The rest of the tent is dedicated to solo artist booths, eligible for the $2,500 PULSE Prize, and “conversation” booths that juxtapose the work of two artists, such as the contemporary, anime inspired work at Black Ship. The gallery had already sold five pieces by Kuro Fune, who works in the traditional Japanese craft of nihonga, painting in animal-based pigments on rice paper glued to wooden boards.
Among the Prize nominees, Rashaad Newsome’s wallpapered booth at DeBuck Gallery is a brightly-colored showstopper. Don’t miss his Shade Compositon (Screen Tests) on the back wall, a hilarious video work featuring black women making disgusted expressions over and and over again.
The wallpaper theme is extended by Bradley Wood at Sim Smith Gallery, where the artist has collaged black and white images drawn from everything from ’70s porno mags to 18th-century French paintings.
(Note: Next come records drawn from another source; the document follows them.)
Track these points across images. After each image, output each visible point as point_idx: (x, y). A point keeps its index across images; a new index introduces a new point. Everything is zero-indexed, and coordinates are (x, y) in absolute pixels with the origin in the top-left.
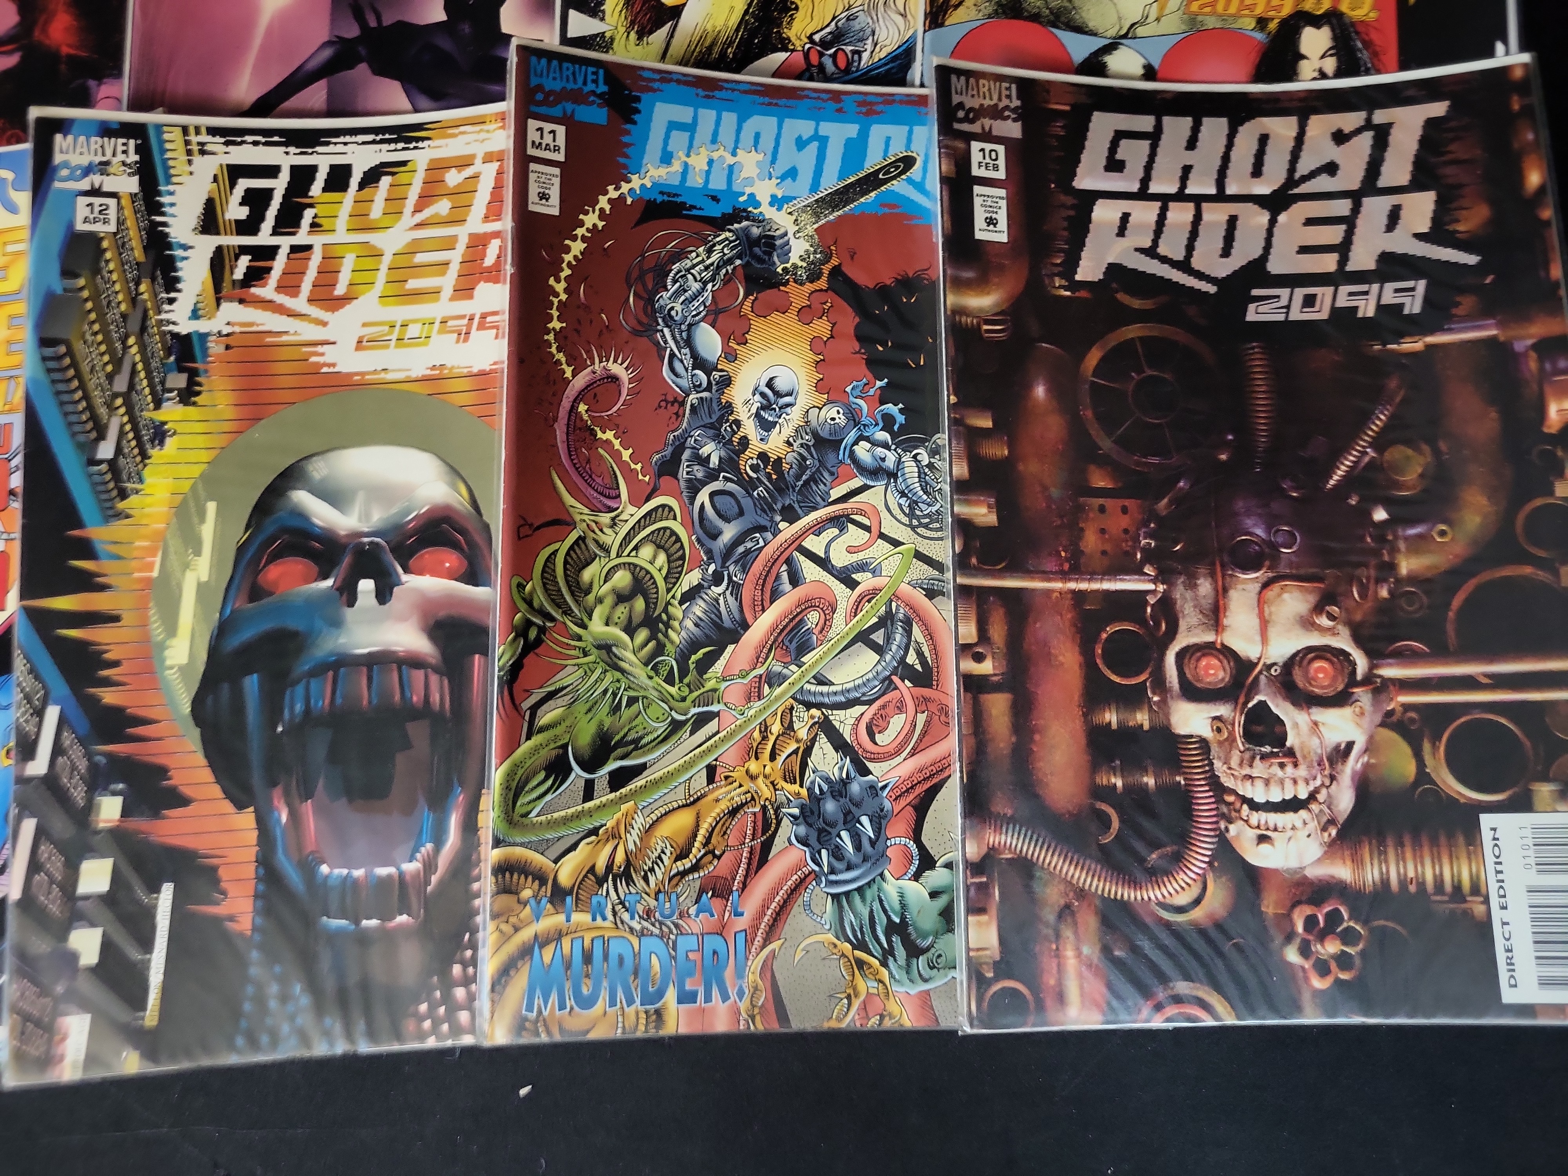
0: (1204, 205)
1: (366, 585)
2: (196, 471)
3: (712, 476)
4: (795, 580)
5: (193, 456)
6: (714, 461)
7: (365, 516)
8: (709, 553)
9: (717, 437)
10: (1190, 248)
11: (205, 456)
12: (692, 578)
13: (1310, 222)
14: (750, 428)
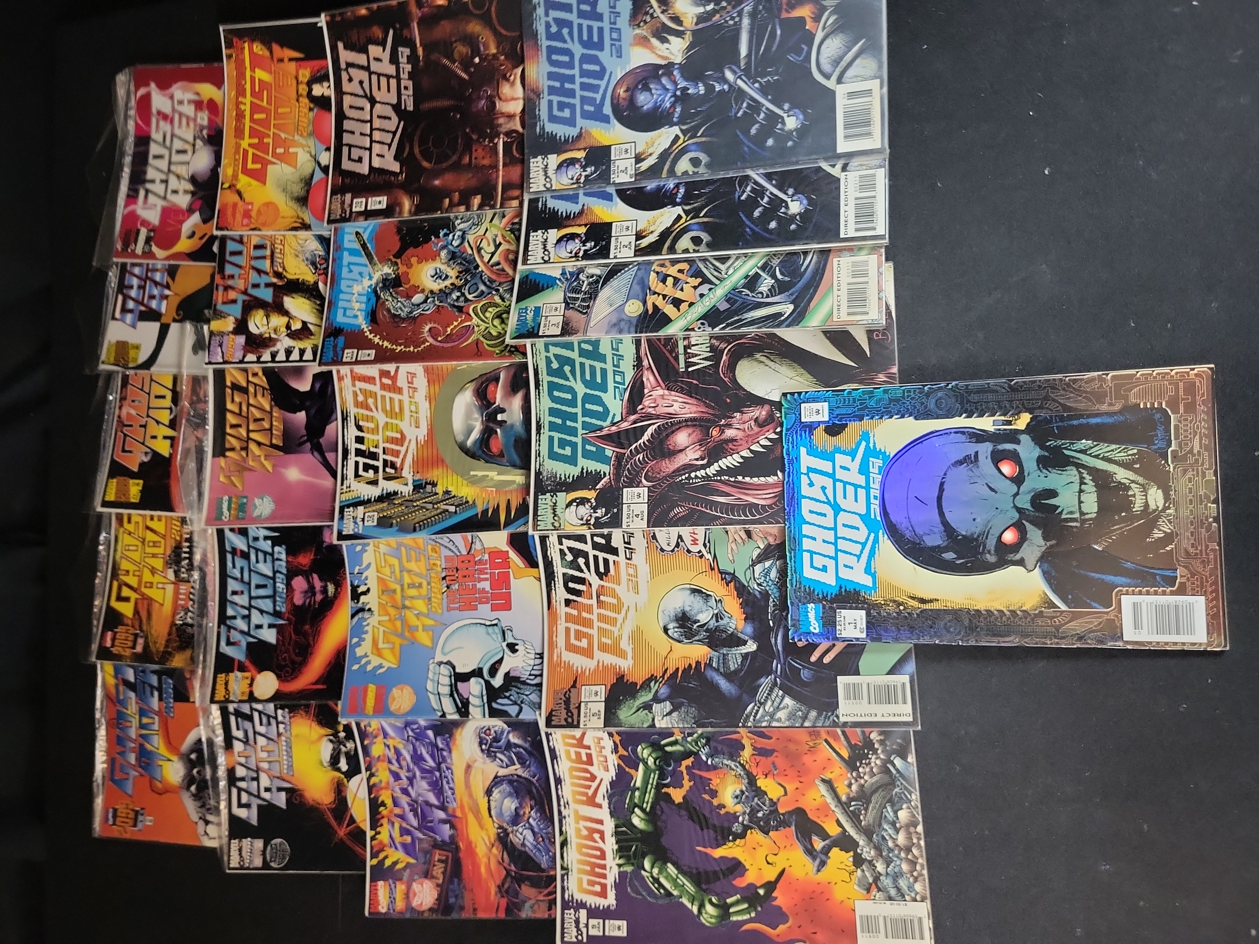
0: (374, 127)
1: (499, 417)
2: (460, 479)
3: (463, 294)
4: (498, 264)
5: (455, 481)
6: (458, 294)
7: (476, 420)
8: (489, 294)
9: (450, 294)
10: (388, 132)
11: (455, 477)
12: (497, 299)
13: (379, 89)
14: (448, 283)
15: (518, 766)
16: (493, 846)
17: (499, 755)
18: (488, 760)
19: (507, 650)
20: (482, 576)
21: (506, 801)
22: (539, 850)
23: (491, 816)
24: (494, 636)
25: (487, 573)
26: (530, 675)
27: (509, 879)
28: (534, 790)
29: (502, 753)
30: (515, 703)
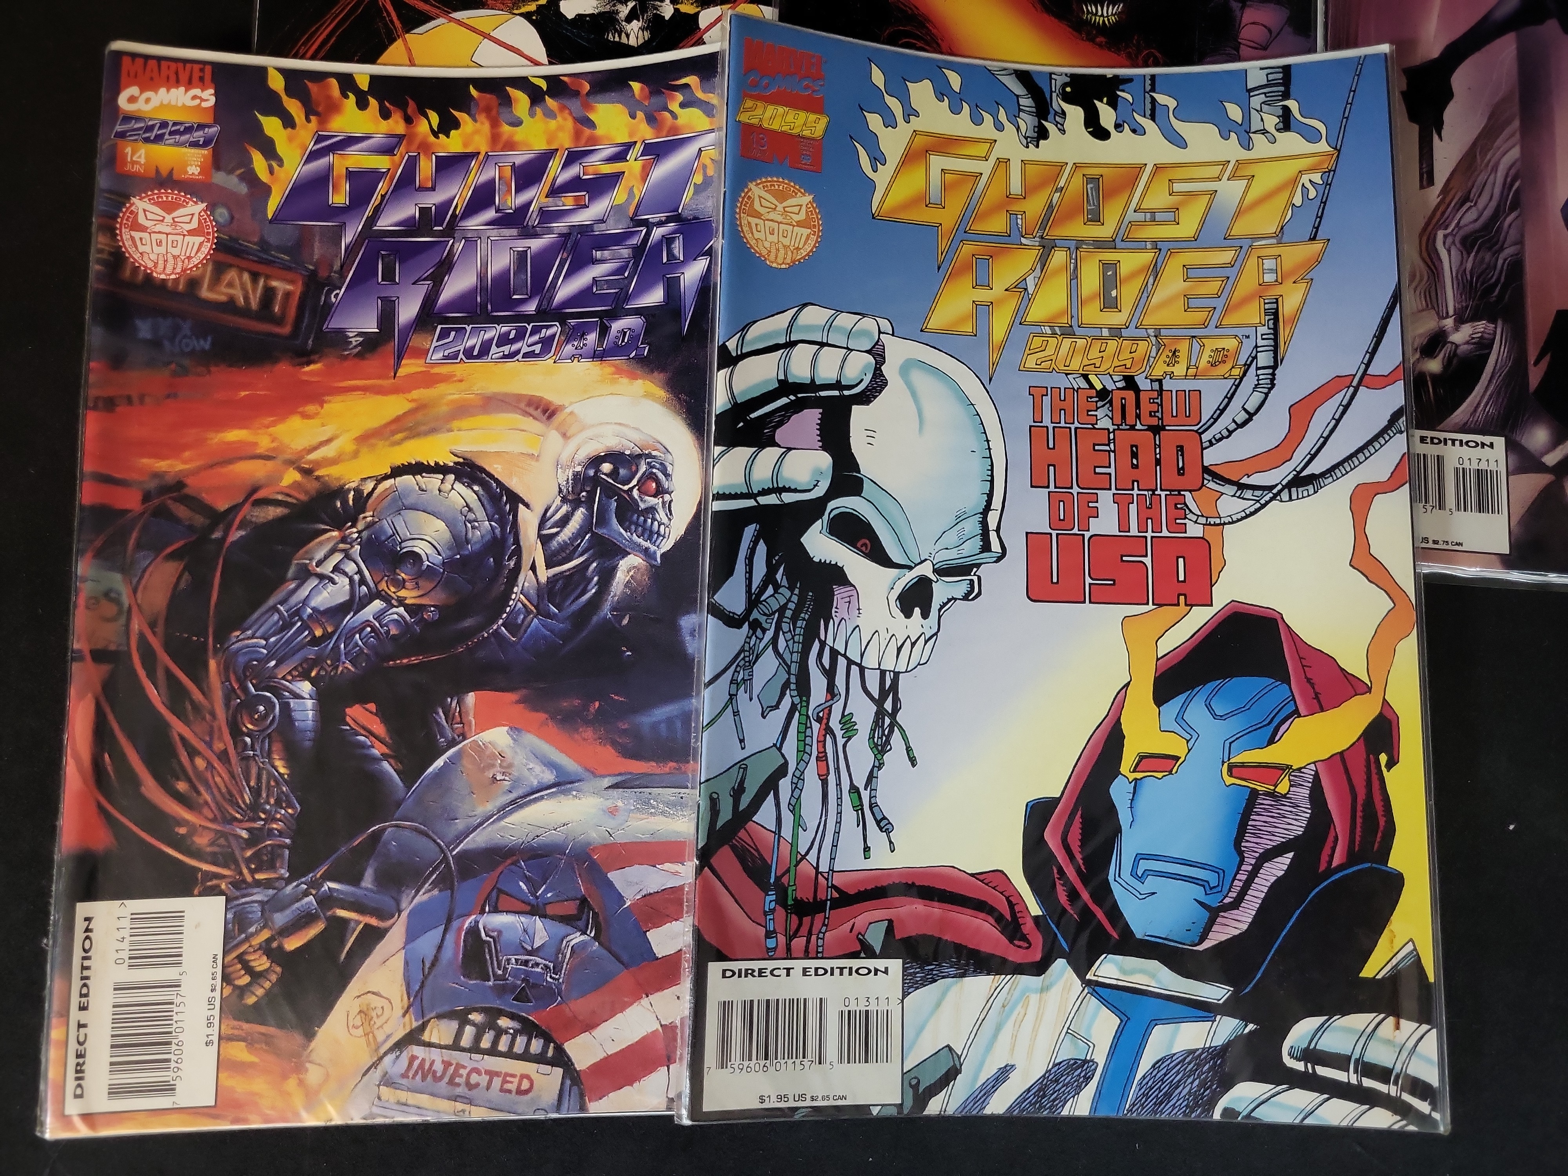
15: (544, 574)
16: (307, 472)
17: (580, 514)
18: (564, 477)
19: (909, 577)
20: (1133, 508)
21: (441, 525)
22: (287, 625)
23: (397, 471)
24: (951, 538)
25: (1142, 528)
26: (834, 653)
27: (199, 520)
28: (468, 623)
29: (586, 527)
30: (753, 601)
It’s a helpful guide to what has inspired Wood’s stylish paintings of elegant women in beautifully appointed interior spaces.
The gallery also has the booth across the aisle (the only exhibitor pulling double duty), featuring British artists Tim Garwood and Jonathan McCree. Smith is making its PULSE Miami Beach debut after three years at CONTEXT thanks to a sold-out first PULSE New York outing in March, and was already off to a good start.
“We’ve had a lot of pre-sales—way more than normal,” owner Sim Smith told artnet News.
There are also several standouts in the fair’s north tent, which such as Vik Muniz‘s Musee d’Orsay (Rochefort’s Escape, after Manet), a $34,000 photograph of a collaged reproduction of an Édouard Manet painting made using cut up auction catalogues at Rena Bransten Gallery.
The original, based on French politician Victor Henri Rochefort’s escape, was historically significant, the gallery’s Trish Bransten told artnet News, because “it was the first time that a historical painting was basically contemporaneous with the event. We thought it was timely—not that any of us want to go to jail for expressing what we believe.”
A returning PULSE favorite was Ye Hongxing at Art Lexing, who debuted her largest work to date, a massive mandala created using glittery children’s stickers. The gallery told us that she worked ten hours a day for six months to complete the colorful work, which is priced at $60,000.